● STRONA:
▶

SFD.pl - Sportowe Forum Dyskusyjne

Angelo Dundee - od Alego do Foremana

temat działu:

Sztuki Walki

słowa kluczowe: , , ,

Ilość wyświetleń tematu: 2044

Nowy temat Wyślij odpowiedź
...
Napisał(a)
Zgłoś naruszenie
Początkujący
Szacuny 18 Napisanych postów 4847 Na forum 18 lat Przeczytanych tematów 40994


Angelo Dundee to bez wątpienia jeden z najsłynniejszych trenerów boksu w historii i choć pracował z wieloma znakomitymi zawodnikami świat pamięta go przede wszystkim jako człowieka, który przez lata stał w narożniku "Największego", Muhammada Ali. I to właśnie on doprowadził zawodnika wcześniej znanego jako Cassius Clay na tron wagi ciężkiej i uczynił z niego jednego z najwspanialszych mistrzów w długiej historii nie tylko heavyweight division, ale i całego pięściarstwa. Jak przebiegała jego trenerska kariera, jakich słynnych bokserów jeszcze prowadził? Zapraszam do lektury.



Dundee urodził się 30 sierpnia 1923 roku (niektóre źródła podają też rok 1921) w Filadelfii w stanie Pennsylvania jako Angelo Merena (są różne wersje oryginalnego nazwiska, a wśród nich można spotkać jeszcze takie jak Mirenda czy Mirena Jr). Swojego przyszłego zawodu uczył się w nowojorskiej Stillman's Gym, gdzie pod koniec lat 40tych bacznie przyglądał się technikom stosowanym przez światowej klasy trenerów, między innymi samego Lou Stillmana. Po pobycie w Big Apple Dundee przeniósł się do Miami, w którym jego brat, Chris, otworzył Fifth Street Gym.

Pierwszm zawodnikiem, którego filadelfijski coach doprowadził do mistrzostwa świata był Carmen Basilio (waga półśrednia). Dziesiątego czerwca 1955 roku pochodzący z Canastoty pięściarz zwyciężył Tonyego DeMarco, dla którego była to pierwsza walka w obronie tytułu mistrzowskiego wywalczonego niewiele ponad dwa miesiące wcześniej w swoim rodzinnym Bostonie, gdzie pokonał Johnnyego Saxtona.

Jednak te największe sukcesy przyszły dopiero potem, gdy Angelo rozpoczął wspominaną na początku współpracę z Alim, wówczas Cassiusem Clayem. Miało to miejsce w 1960 roku, niedługo po pierwszym zawodowym pojedynku mistrza olimpijskiego z Rzymu, w którym pokonał on solidnego Tunneya Hunsakera. Niespełna 4 lata później Dundee wraz z Muhammadem mogli wspólnie świętować sukces jakim było zwycięstwo nad Sonnym Listonem, a w efekcie tego tytuł mistrza świata wagi ciężkiej. W kolejnych latach nowy champion jak burza szedł przez zawodowe ringi, ale w wyniku burzliwych zmian w jego życiu, odmowy służby wojskowej, zmiany wyznania, mogło dojść do zerwania współpracy z trenerem. Powód? Angelo to biały człowiek i niektórzy czarni muzułmanie, jak chociażby Elijah Muhammad, radzili pięściarzowi, aby podziękował mu za wspólnie spędzone miesiące podczas treningów. Na szczęście tak się nie stało i Ali między innymi ze względu na szacunek do trenera i ogólną sympatię jaką siebie wzajemnie darzyli zdecydował się nie rezygnować.

◀

● ZADANIA:
a – Wymień wszystkich bokserów wymienionych z nazwiska w tekście o Angelo Dundee, pomijając trenerów i pozostałe osoby.
b – Dopisz dalszy ciąg tekstu o Angelo Dundee, zaczynając zaraz po jego ostatnim zdaniu.
Zapisy umieszczone dalej stanowią odrębny materiał, niezwiązany z tekstem o Angelo Dundee.

● DOSTARCZONE DANE:

▶

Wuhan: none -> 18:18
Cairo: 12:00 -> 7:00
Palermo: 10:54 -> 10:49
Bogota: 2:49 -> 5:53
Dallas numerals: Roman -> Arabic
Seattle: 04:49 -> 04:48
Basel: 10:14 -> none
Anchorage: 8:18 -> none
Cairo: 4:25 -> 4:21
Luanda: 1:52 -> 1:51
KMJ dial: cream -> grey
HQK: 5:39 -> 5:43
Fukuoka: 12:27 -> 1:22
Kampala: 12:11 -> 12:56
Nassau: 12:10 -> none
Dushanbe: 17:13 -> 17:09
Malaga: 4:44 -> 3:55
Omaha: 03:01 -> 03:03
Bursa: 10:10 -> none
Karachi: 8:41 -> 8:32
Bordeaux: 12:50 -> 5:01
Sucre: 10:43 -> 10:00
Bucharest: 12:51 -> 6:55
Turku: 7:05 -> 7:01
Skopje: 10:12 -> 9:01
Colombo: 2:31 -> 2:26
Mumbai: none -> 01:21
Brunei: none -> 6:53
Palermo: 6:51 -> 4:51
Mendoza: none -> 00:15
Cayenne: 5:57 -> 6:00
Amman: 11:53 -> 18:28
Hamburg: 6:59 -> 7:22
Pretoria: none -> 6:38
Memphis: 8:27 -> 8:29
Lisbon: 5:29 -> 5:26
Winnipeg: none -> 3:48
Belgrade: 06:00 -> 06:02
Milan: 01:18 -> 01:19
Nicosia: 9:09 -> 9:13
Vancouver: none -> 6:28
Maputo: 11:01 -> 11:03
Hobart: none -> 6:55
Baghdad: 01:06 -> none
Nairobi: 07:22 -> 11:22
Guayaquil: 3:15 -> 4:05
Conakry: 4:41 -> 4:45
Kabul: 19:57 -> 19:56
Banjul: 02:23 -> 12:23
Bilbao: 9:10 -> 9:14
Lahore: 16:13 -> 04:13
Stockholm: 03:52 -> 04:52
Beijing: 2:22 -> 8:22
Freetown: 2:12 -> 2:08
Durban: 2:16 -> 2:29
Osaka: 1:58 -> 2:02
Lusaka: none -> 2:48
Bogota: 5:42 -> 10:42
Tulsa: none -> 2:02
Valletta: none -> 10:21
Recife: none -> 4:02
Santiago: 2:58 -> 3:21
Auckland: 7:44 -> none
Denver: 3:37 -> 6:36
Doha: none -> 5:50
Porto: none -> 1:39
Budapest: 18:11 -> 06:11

◀

● ODPOWIEDZI DO ZADAŃ:
a – Muhammad Ali (wcześniej Cassius Clay), Carmen Basilio, Tony DeMarco, Johnny Saxton, Tunney Hunsaker, Sonny Liston

b –
Wspólnie z Alim przeżyli wiele wspaniałych jak i trudnych chwil - fantastyczne, dramatyczne walki z Joe Frazierem, Georgrem Foremanem, Kenem Nortonem, czy Hnerym Cooperem. I właśnie w takich pełnych dramatów i niepewności pojedynkach, w których wydawało się, że Ali jest już na skraju przepaści, Dundee wielokrotnie go ratował swoimi świetnymi radami na kolejne trudne minuty. Taki właśnie był Angelo - genialny motywator, z otwartą głową pełną świeżych pomysłów, niezbędnych w sporcie. Wszystko co dobre jednak kiedyś się kończy i panowie rozstali się po meczu z Larrym Holmesem, przedostatnim w karierze Muhammada.

Koniec ery Alego nie oznaczał jednak końca ery Dundee. Już parę lat wcześniej, bo w 1976 roku znany trener otrzymał propozycję objęcia posady coacha utalentowanego zawodnika kategorii półśredniej, Sugar Ray Leonarda. Angelo dostrzegał wielki potencjał młodego boksera i zdecydował się pomóc mu w dotarciu na szczyt. A ten został osiągnięty pod koniec 1979 roku, gdy Leonard pokonał w Las Vegas Wilfreda Beniteza i został tym samym mistrzem świata organizacji WBC. Tytułem się jednak długo nie nacieszył, bo już w czerwcu roku następnego po bardzo ciężkiej walce przegrał z o wiele bardziej doświadczonym Roberto Duranem.

Porażka nie zniechęciła Sugar Raya do boksu i dzięki ciężkiej pracy z Angelo w rewanżu, do którego doszło jeszcze w tym samym roku, to on był górą. Zdołał nawet rozstrzygnąć pojedynek przed czasem i już po ośmiu rundach mógł się cieszyć z odzyskania pasa mistrzowskiego.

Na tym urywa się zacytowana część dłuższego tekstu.